Выбрать главу

Разумеется, современный человек увидит в таком предположении ересь, ведь это ненаучно. И все же я утверждаю это. Наука, а вместе с наукой и ее прислужницы — мораль и философия, никогда этого не признают: всякое бесполезное, нерассчетливое разрушение для них непонятно и страшно, внушает им мистический трепет. Оттого-то и наука и мораль годятся лишь до тех пор, пока речь идет о полезных приобретениях человечества. Они шагу ступить не могут без того, чтобы не вспомнить слово "польза". Но как они готовы были бы многим пожертвовать, чтобы иметь благородный вид бескорыстных жриц и, чтобы скрыть свое бессилие, изобретают законы за законами — естественные, моральные, метафизические. Есть и теодиция, и борьба за существование, есть развивающийся абсолют — в общем, ничего не объясняющие слова, которые они хотят охранять во что бы то ни стало. Разумеется, против этого трудно возразить. Пусть охраняют, как могут, но пусть имеют смелость в тех случаях, когда им уже не дано остановить процесс разрушения, честно сознаться, что дело их кончено. Но именно этого наука не умела и не хотела и до сих пор не хочет признать. По своему образу и подобию она создала этику и философию, которые во всех рискованных и трудных случаях берут на себя ответственность, не имея на то никакого права. Что бы ни случилось, этика и философия тут как тут со своими оправданиями и объяснениями.

Когда пытливый ум не находит возможным признать для себя обязательным закон причинности, является трансцендентальный идеализм со своими выводами. Когда человеческое чувство возмущается обидами, выпадающими на нашу долю, приходит категорическяй императив с целой кучей "ты должен" и силой освященного поколениями авторитета заставляет умолкнуть и самого смелого. Наука только потому и могла приобрести в глазах людей такое значение, что ее всегда защищала мораль. Инстинкт правильно подсказал Ницше, что пока мораль сохранит свою неприкосновенность, принципы науки останутся незыблемыми. Когда люди убедятся, что их нравственность сама по себе не заключает в себе никакой вечно охраняющей, таинственной силы, они поймут, что наука может служить только ограниченным целям.

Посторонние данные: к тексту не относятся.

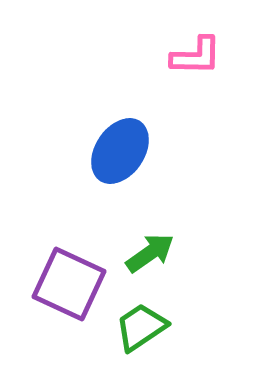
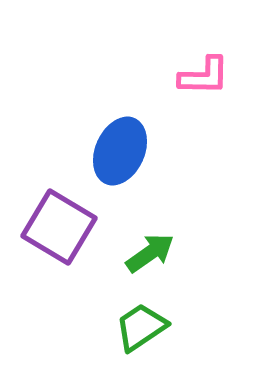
pink L-shape: moved 8 px right, 20 px down
blue ellipse: rotated 10 degrees counterclockwise
purple square: moved 10 px left, 57 px up; rotated 6 degrees clockwise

Правда, убедить в этом людей трудно, — если нам чего-нибудь хочется, мы легко начинаем верить, что того хочет Бог. Нашелся же человек, который имел дерзость сказать: собственность священна. А за ним теперь все люди повторяют эту фразу, забывая, что величайший грех — связывать маленькие человеческие интересы с мыслями о Боге. Если собственность священна, то почему же морали и философии выступать с меньшим торжеством? И выходит, что источником наших понятий о священном является животный страх. Мы боялись, что у нас отнимут имущество, что нарушат наш покой, что пропадет даром полезная сила, и мы создали правовые институты, мораль, предвидящую науку. Повторяю, человеку все это нужно было: он хотел и был вправе избавиться от мучительного чувства страха и необеспеченности. И, по всей вероятности, пока будет существовать на земле жизнь, люди всегда будут находить те или иные самозащиты или устроения. Но не нужно забывать их служебное назначение. Пусть наука, а с ней мораль и философия остаются, хотя бы в том виде, в каком они и сейчас существуют. Зачем только возводить их в идеал? Зачем говорить, что наука, т. е. знание по принципу причинности, есть самое совершенное знание. Наоборот, вместо старой формулы scire est per causas scire., придется сказать per causas scire est nescire [Знать — это по причинности знать. По причинностя знать — это не знать].

Совершенное знание, или философия в истинном смысле ничего общего с наукой не имеет. Закономерность явлений, всякого рода закономерность вообще, т. е. тот идеал, который выдвигает современная мораль и философия, не вправе называться вечной истиной. Мы можем только сказать, что для человека некоторое время нужны условия правильного существования, при которых сегодня, завтра и вчера более или менее похожи друг на друга. Но что дает нам основание говорить, что эти условия всегда ему нужны будут? Быть может, тот же человек, который теперь так боится "беспорядка", через некоторое время возненавидит порядок?

И затем, с чего взяли, будто все люди любят порядок и дорожат более всего несомненностью? Единственное основание к тому, это привычки и вкусы ученых людей, которые, точно, всего более дорожат правильной сменой явлений и боятся неожиданностей. Но ведь на ученых людях свет не сошелся клином. Послушайте поэтов, тоже большей частью образованных людей, — у них вкусы другие. Лазурная, спокойная струя, золотой луч солнца — им тягостны. Они ждут бурю и ценят бурю, т. е. хаос, непрерывную смену неожиданностей, так же, как другие ценят покой. У нас нет никаких оснований думать, что Кант или Гегель были существами высшими, нежели Лермонтов, скорее наоборот.